Exercise objective >> Only the lines from the one that contains "Заводская мощность (лс)" to the last line below, both included, should be transcribed. Pictures stay out of the copy.

Dataset records >>

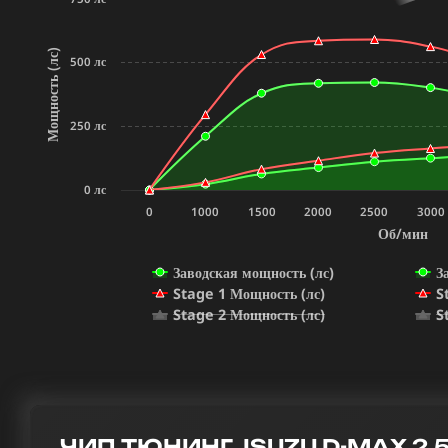
Мощность (лс)
500 лс
250 лс
0 лс
0
1000
1500
2000
2500
3000
Об/мин
Заводская мощность (лс)
З
Stage 1 Мощность (лс)
S
Stage 2 Мощность (лс)
S
ЧИП ТЮНИНГ ISUZU D-MAX 2.5 T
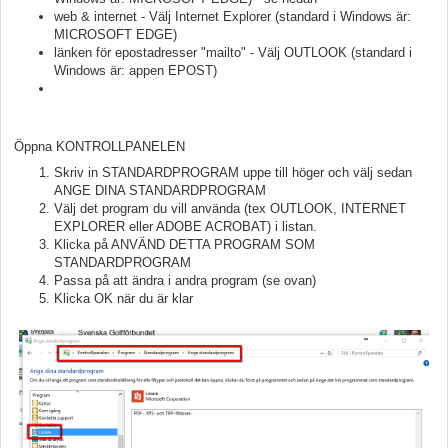
web & internet - Välj Internet Explorer (standard i Windows är:
MICROSOFT EDGE)
länken för epostadresser "mailto" - Välj OUTLOOK (standard i
Windows är: appen EPOST)
Öppna KONTROLLPANELEN
Skriv in STANDARDPROGRAM uppe till höger och välj sedan
ANGE DINA STANDARDPROGRAM
Välj det program du vill använda (tex OUTLOOK, INTERNET
EXPLORER eller ADOBE ACROBAT) i listan.
Klicka på ANVÄND DETTA PROGRAM SOM
STANDARDPROGRAM
Passa på att ändra i andra program (se ovan)
Klicka OK när du är klar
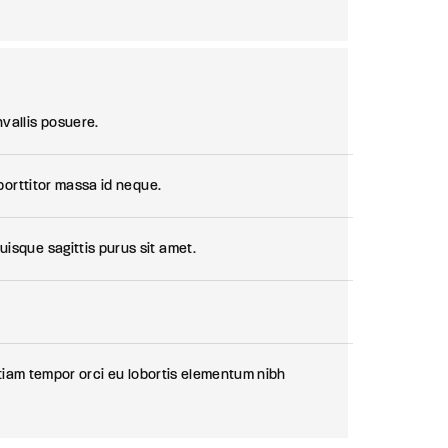
vallis posuere.
 porttitor massa id neque.
isque sagittis purus sit amet.
 etiam tempor orci eu lobortis elementum nibh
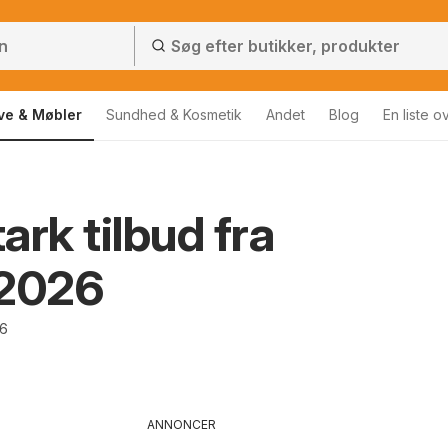
ve & Møbler
Sundhed & Kosmetik
Andet
Blog
En liste o
ark tilbud fra
/2026
26
ANNONCER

Exercise answer >>
Заводская мощность (лс)
З
Stage 1 Мощность (лс)
S
Stage 2 Мощность (лс)
S
ЧИП ТЮНИНГ ISUZU D-MAX 2.5 T
web & internet - Välj Internet Explorer (standard i Windows är:
MICROSOFT EDGE)
länken för epostadresser "mailto" - Välj OUTLOOK (standard i
Windows är: appen EPOST)
Öppna KONTROLLPANELEN
Skriv in STANDARDPROGRAM uppe till höger och välj sedan
ANGE DINA STANDARDPROGRAM
Välj det program du vill använda (tex OUTLOOK, INTERNET
EXPLORER eller ADOBE ACROBAT) i listan.
Klicka på ANVÄND DETTA PROGRAM SOM
STANDARDPROGRAM
Passa på att ändra i andra program (se ovan)
Klicka OK när du är klar
vallis posuere.
 porttitor massa id neque.
isque sagittis purus sit amet.
 etiam tempor orci eu lobortis elementum nibh
ve & Møbler
Sundhed & Kosmetik
Andet
Blog
En liste o
ark tilbud fra
/2026
26
ANNONCER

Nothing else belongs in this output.